My husband ended up leaving me less than six weeks later. I guess his theory was, if you can't get it running in an afternoon, might as well pack up your tools and go look for another model. But not me. I know that someday, when I have the time, the money, and the emotional stability needed for such ventures, I'll clear off the square of Astroturf in the trunk hatch (don't ask), open the engine compartment, put on my striped Exxon work shirt that for reasons too convoluted to explain says JOEL on the pocket, lay out my tools, and begin a full resto. The difference next time is that I won't need it. Rather than being my daily driver, it will be my weekend excursion car. It will be fun. And by god the horn will work this time, whether or not I'm turning left.

But I will have another set of wheels, one chosen for practicality, reliability, sturdiness, and for god's sake its crash rating. I want this one to take me safely all the way home.

20 August 2010

Bats in the Belfry

Or, more accurately, the dining room.

Yes, lovely. There I was, minding my own business, doing some stealth knitting for someone who has no idea she's about to get a present, watching the Mets suck (as they are sadly wont to do this time of year), and.......flappityflappityflappityflap.....thunk....!

A bat. In my house.

Let me say that again, just so we're clear here.

A bat.

In. My. House.

Needless to say, the next thing that happened was I dropped a stitch. Meanwhile, cats came screeching in from every corner of the house to investigate this new, exciting, flying treat. Look! It's a mouse! But it flies! like! a! bird! Thereitgoes!

Of course, these things never happen when there's anyone around to deal with them properly, like, say, anyone with a Y chromosome and better hand-eye coordination (not to mention a longer arm-span), so.....yeah. I went upstairs and changed into jeans and running shoes, guessing that a bathrobe was inappropriate attire for what was about to occur. (Although now I'm looking at it, a bat-robe might not have been a bad choice, if only for punditry's sake. But I digress.)

Anyway, my first thought was to sequester the bat in the dining room and kitchen, and shoo it out through an open screen door. But that involved rounding up the kitties and shutting them away. And also wasn't working as I'd planned, since the door from the kitchen to the hallway apparently doesn't shut anymore. Which is good to know for future reference.

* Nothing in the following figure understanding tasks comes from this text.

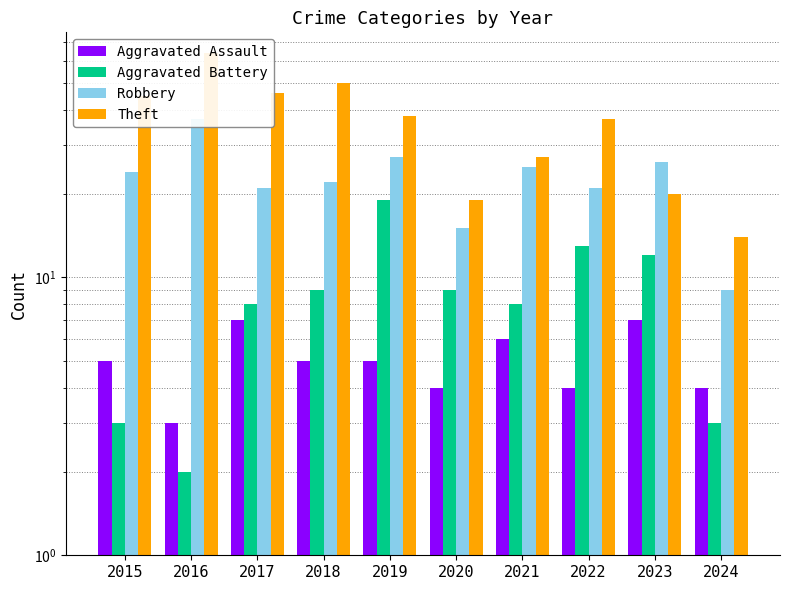

How many bars are there in each group?

4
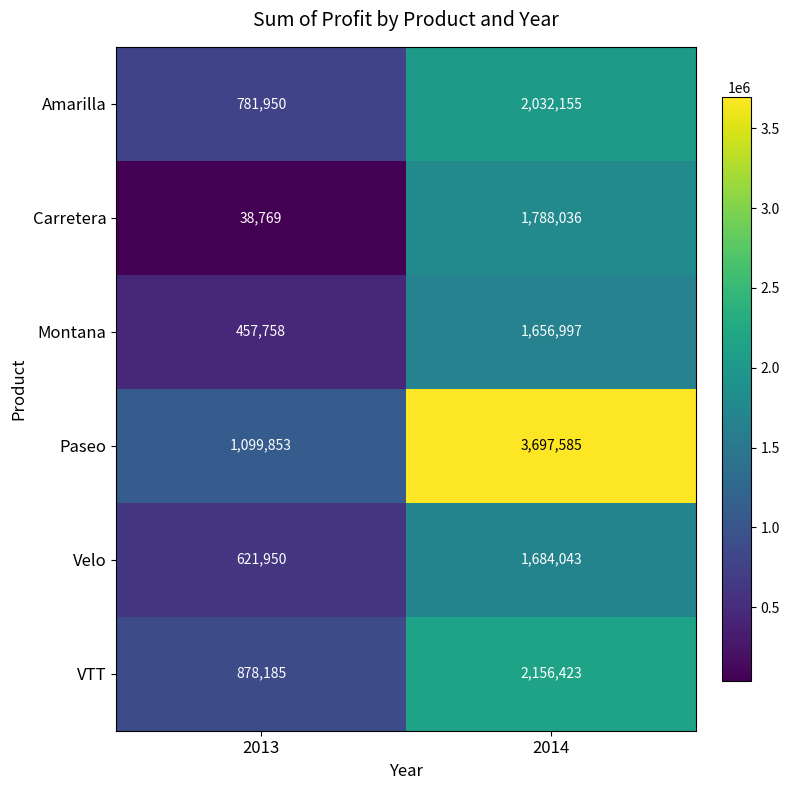

Which series has the largest range (max minus min)?

Paseo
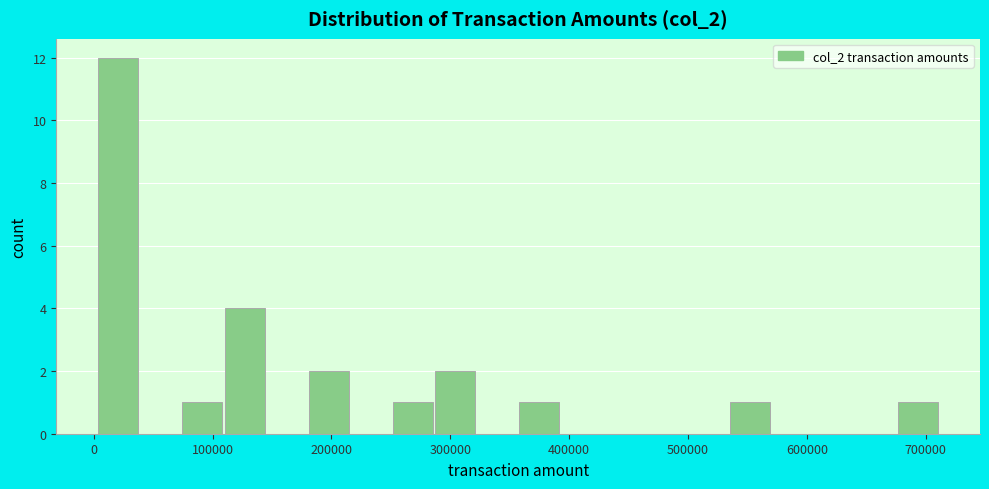

Read against the x-axis, roughly where is the centre of the tallest bar?

20000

Then it occurred to me to wonder how (the hell) this fist-sized flying rodent with spiky little teeth and a voice more annoying than Ethel Merman got in, exactly. Turns out that it's fairly easy to breach the inside/outside barrier when someone doesn't firmly reattach the screen after painting the window moulding. Not mentioning any names of course, Dad.

Ahem. So. After a few rounds of bat-ball (base-bat? stick-bat? rodent-hockey with repeated high sticking penalties?) and one stern admonishment not to climb up my mother's sheer curtains if he knew what was good for him, we reached an impasse.

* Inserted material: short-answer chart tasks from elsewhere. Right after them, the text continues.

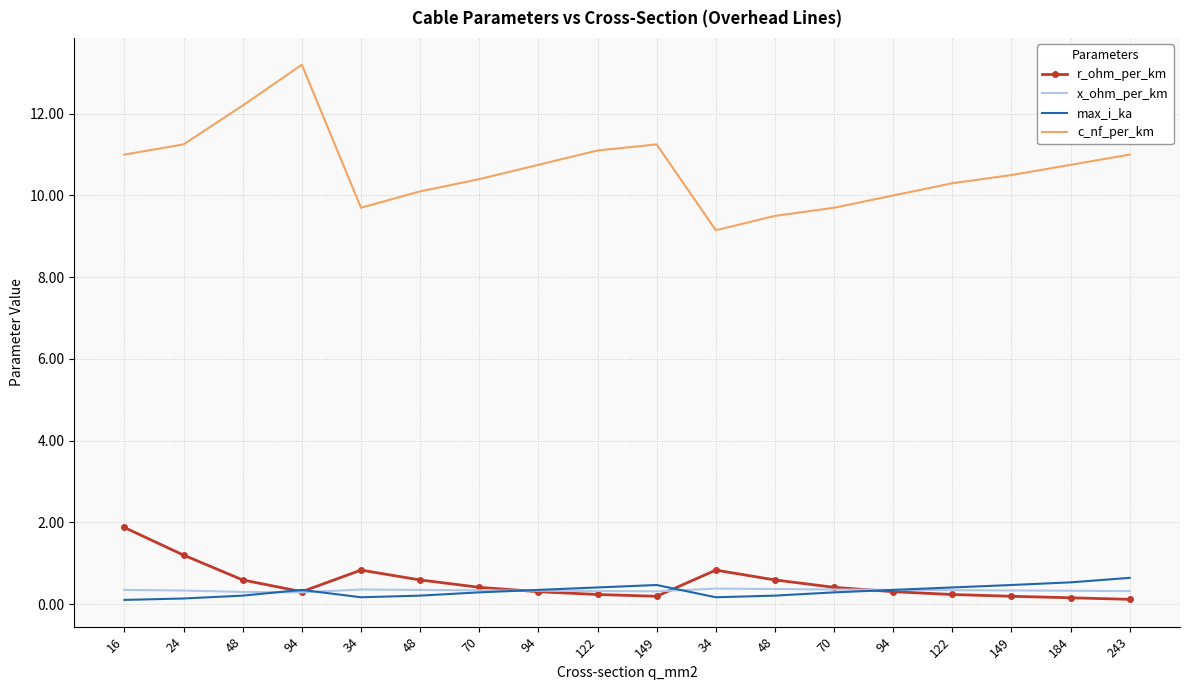

What are all the series names shown in the legend?

r_ohm_per_km, x_ohm_per_km, max_i_ka, c_nf_per_km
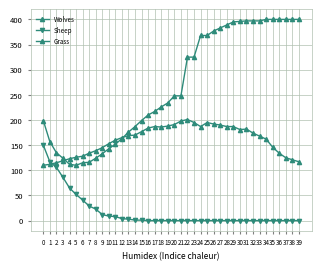

True or false: Grass has a value of 397 at 33.

True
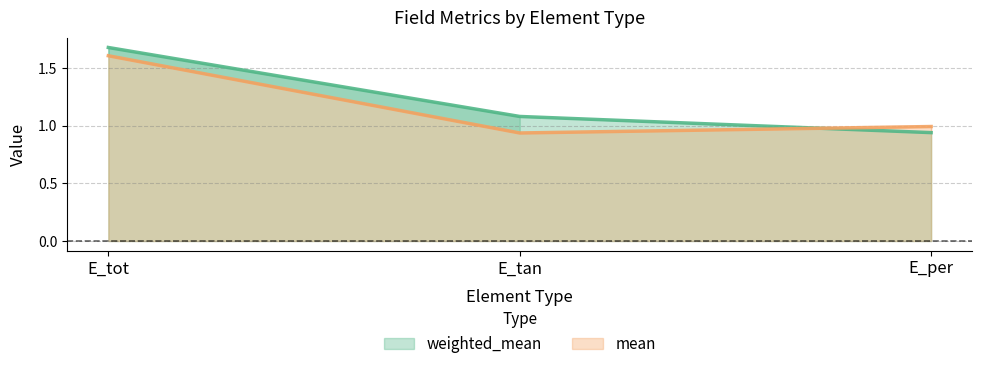

What are all the series names shown in the legend?

weighted_mean, mean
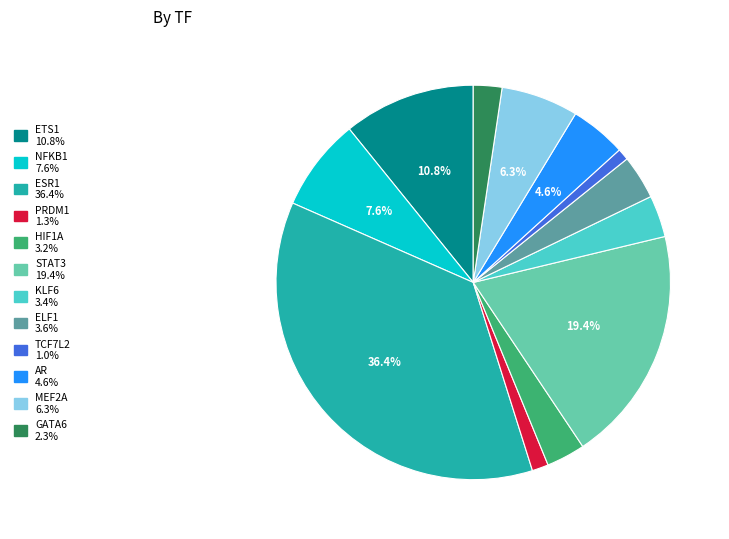

To the nearest percent, what is the average slice percentage?

8%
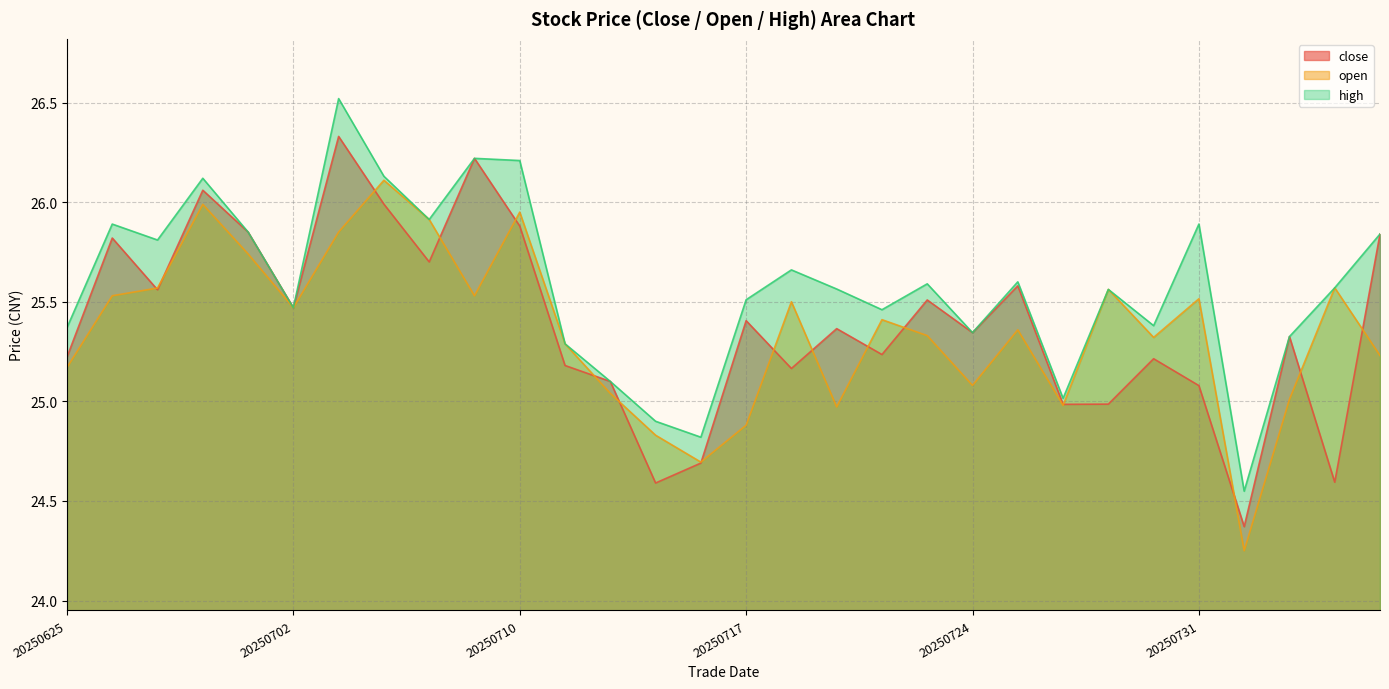

Which series changed the most between 20250630 and 20250806?

open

The bat did not want to be found.

I, truthfully, did not really want to find the bat. At least, not at close range in a dimly lit room with a lot of antique furniture--some of which is fairly wobbly and none of which is mine--and breakable objects. Not to mention a rabies vaccine that's probably no good after nine years. (side note: I used to work as a vet tech, so yes I have actually been vaccinated against rabies. The nurses all thought I was kidding when I walked in and said I was here for my rabies vaccine. The serum is fuchsia. The needle is longer than my index finger. It was good times.)

My next plan was to close the dining room doors tightly and let the bat show himself out. My friend Loosey suggested I tape a note to the door:

Bat in here.
Drunk in bed.
Do not disturb either.


This would be counterproductive, though. The cats already knew all of that, and besides which, their reading comprehension skills pretty much suck.